= Beginning of Section =
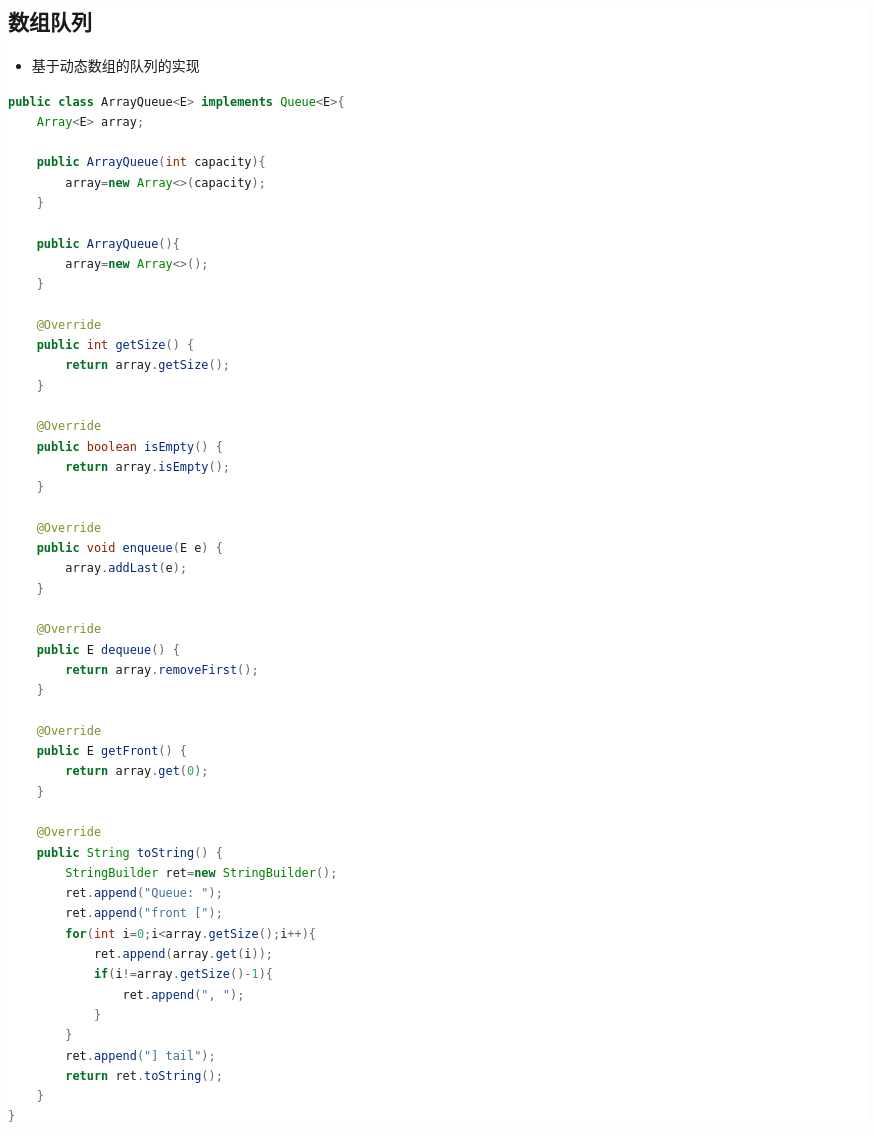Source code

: ## 数组队列

* 基于动态数组的队列的实现
```java
public class ArrayQueue<E> implements Queue<E>{
    Array<E> array;

    public ArrayQueue(int capacity){
        array=new Array<>(capacity);
    }

    public ArrayQueue(){
        array=new Array<>();
    }

    @Override
    public int getSize() {
        return array.getSize();
    }

    @Override
    public boolean isEmpty() {
        return array.isEmpty();
    }

    @Override
    public void enqueue(E e) {
        array.addLast(e);
    }

    @Override
    public E dequeue() {
        return array.removeFirst();
    }

    @Override
    public E getFront() {
        return array.get(0);
    }

    @Override
    public String toString() {
        StringBuilder ret=new StringBuilder();
        ret.append("Queue: ");
        ret.append("front [");
        for(int i=0;i<array.getSize();i++){
            ret.append(array.get(i));
            if(i!=array.getSize()-1){
                ret.append(", ");
            }
        }
        ret.append("] tail");
        return ret.toString();
    }
}
```
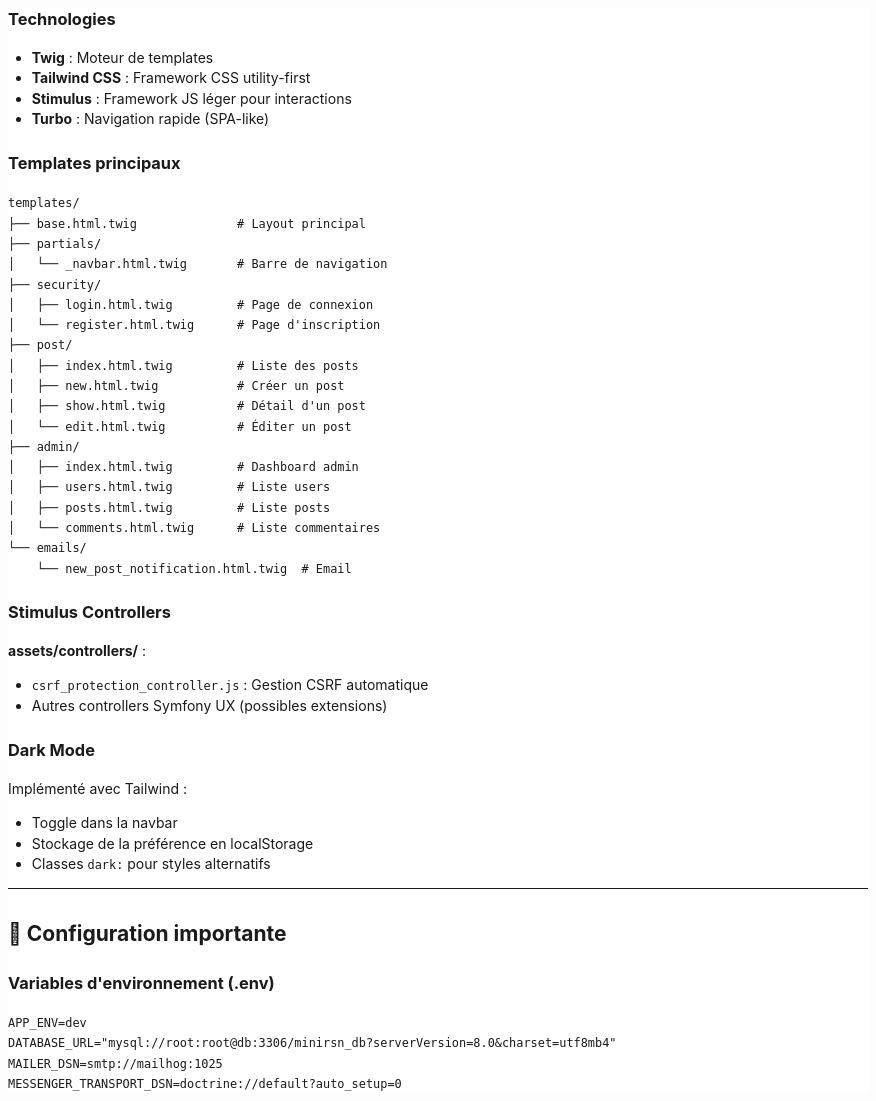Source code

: ### Technologies

- **Twig** : Moteur de templates
- **Tailwind CSS** : Framework CSS utility-first
- **Stimulus** : Framework JS léger pour interactions
- **Turbo** : Navigation rapide (SPA-like)

### Templates principaux

```
templates/
├── base.html.twig              # Layout principal
├── partials/
│   └── _navbar.html.twig       # Barre de navigation
├── security/
│   ├── login.html.twig         # Page de connexion
│   └── register.html.twig      # Page d'inscription
├── post/
│   ├── index.html.twig         # Liste des posts
│   ├── new.html.twig           # Créer un post
│   ├── show.html.twig          # Détail d'un post
│   └── edit.html.twig          # Éditer un post
├── admin/
│   ├── index.html.twig         # Dashboard admin
│   ├── users.html.twig         # Liste users
│   ├── posts.html.twig         # Liste posts
│   └── comments.html.twig      # Liste commentaires
└── emails/
    └── new_post_notification.html.twig  # Email
```

### Stimulus Controllers

**assets/controllers/** :
- `csrf_protection_controller.js` : Gestion CSRF automatique
- Autres controllers Symfony UX (possibles extensions)

### Dark Mode

Implémenté avec Tailwind :
- Toggle dans la navbar
- Stockage de la préférence en localStorage
- Classes `dark:` pour styles alternatifs

---

## 🔧 Configuration importante

### Variables d'environnement (.env)

```env
APP_ENV=dev
DATABASE_URL="mysql://root:root@db:3306/minirsn_db?serverVersion=8.0&charset=utf8mb4"
MAILER_DSN=smtp://mailhog:1025
MESSENGER_TRANSPORT_DSN=doctrine://default?auto_setup=0
```
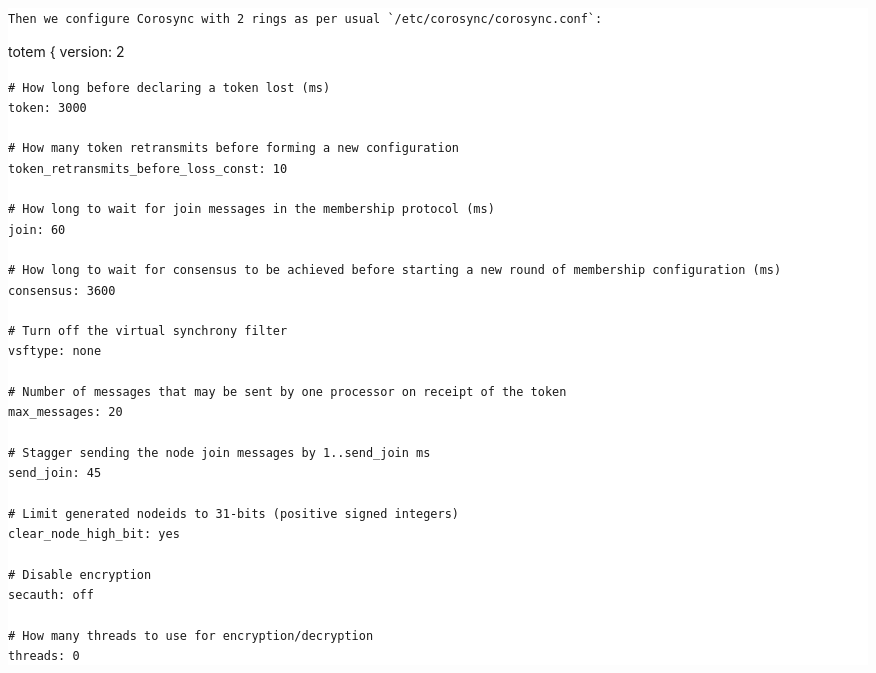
 ```
Then we configure Corosync with 2 rings as per usual `/etc/corosync/corosync.conf`:

```
totem {
    version: 2
 
    # How long before declaring a token lost (ms)
    token: 3000
 
    # How many token retransmits before forming a new configuration
    token_retransmits_before_loss_const: 10
 
    # How long to wait for join messages in the membership protocol (ms)
    join: 60
 
    # How long to wait for consensus to be achieved before starting a new round of membership configuration (ms)
    consensus: 3600
 
    # Turn off the virtual synchrony filter
    vsftype: none
 
    # Number of messages that may be sent by one processor on receipt of the token
    max_messages: 20
 
    # Stagger sending the node join messages by 1..send_join ms
    send_join: 45
 
    # Limit generated nodeids to 31-bits (positive signed integers)
    clear_node_high_bit: yes
 
    # Disable encryption
    secauth: off
 
    # How many threads to use for encryption/decryption
    threads: 0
= End of Section =
▶ **Your task**
Reproduce the listing verbatim, and keep the pictures out of the copy.

▶ **Your solution**
Source code

: ## 数组队列

* 基于动态数组的队列的实现
```java
public class ArrayQueue<E> implements Queue<E>{
    Array<E> array;

    public ArrayQueue(int capacity){
        array=new Array<>(capacity);
    }

    public ArrayQueue(){
        array=new Array<>();
    }

    @Override
    public int getSize() {
        return array.getSize();
    }

    @Override
    public boolean isEmpty() {
        return array.isEmpty();
    }

    @Override
    public void enqueue(E e) {
        array.addLast(e);
    }

    @Override
    public E dequeue() {
        return array.removeFirst();
    }

    @Override
    public E getFront() {
        return array.get(0);
    }

    @Override
    public String toString() {
        StringBuilder ret=new StringBuilder();
        ret.append("Queue: ");
        ret.append("front [");
        for(int i=0;i<array.getSize();i++){
            ret.append(array.get(i));
            if(i!=array.getSize()-1){
                ret.append(", ");
            }
        }
        ret.append("] tail");
        return ret.toString();
    }
}
```
Source code

: ### Technologies

- **Twig** : Moteur de templates
- **Tailwind CSS** : Framework CSS utility-first
- **Stimulus** : Framework JS léger pour interactions
- **Turbo** : Navigation rapide (SPA-like)

### Templates principaux

```
templates/
├── base.html.twig              # Layout principal
├── partials/
│   └── _navbar.html.twig       # Barre de navigation
├── security/
│   ├── login.html.twig         # Page de connexion
│   └── register.html.twig      # Page d'inscription
├── post/
│   ├── index.html.twig         # Liste des posts
│   ├── new.html.twig           # Créer un post
│   ├── show.html.twig          # Détail d'un post
│   └── edit.html.twig          # Éditer un post
├── admin/
│   ├── index.html.twig         # Dashboard admin
│   ├── users.html.twig         # Liste users
│   ├── posts.html.twig         # Liste posts
│   └── comments.html.twig      # Liste commentaires
└── emails/
    └── new_post_notification.html.twig  # Email
```

### Stimulus Controllers

**assets/controllers/** :
- `csrf_protection_controller.js` : Gestion CSRF automatique
- Autres controllers Symfony UX (possibles extensions)

### Dark Mode

Implémenté avec Tailwind :
- Toggle dans la navbar
- Stockage de la préférence en localStorage
- Classes `dark:` pour styles alternatifs

---

## 🔧 Configuration importante

### Variables d'environnement (.env)

```env
APP_ENV=dev
DATABASE_URL="mysql://root:root@db:3306/minirsn_db?serverVersion=8.0&charset=utf8mb4"
MAILER_DSN=smtp://mailhog:1025
MESSENGER_TRANSPORT_DSN=doctrine://default?auto_setup=0
```
 ```
Then we configure Corosync with 2 rings as per usual `/etc/corosync/corosync.conf`:

```
totem {
    version: 2
 
    # How long before declaring a token lost (ms)
    token: 3000
 
    # How many token retransmits before forming a new configuration
    token_retransmits_before_loss_const: 10
 
    # How long to wait for join messages in the membership protocol (ms)
    join: 60
 
    # How long to wait for consensus to be achieved before starting a new round of membership configuration (ms)
    consensus: 3600
 
    # Turn off the virtual synchrony filter
    vsftype: none
 
    # Number of messages that may be sent by one processor on receipt of the token
    max_messages: 20
 
    # Stagger sending the node join messages by 1..send_join ms
    send_join: 45
 
    # Limit generated nodeids to 31-bits (positive signed integers)
    clear_node_high_bit: yes
 
    # Disable encryption
    secauth: off
 
    # How many threads to use for encryption/decryption
    threads: 0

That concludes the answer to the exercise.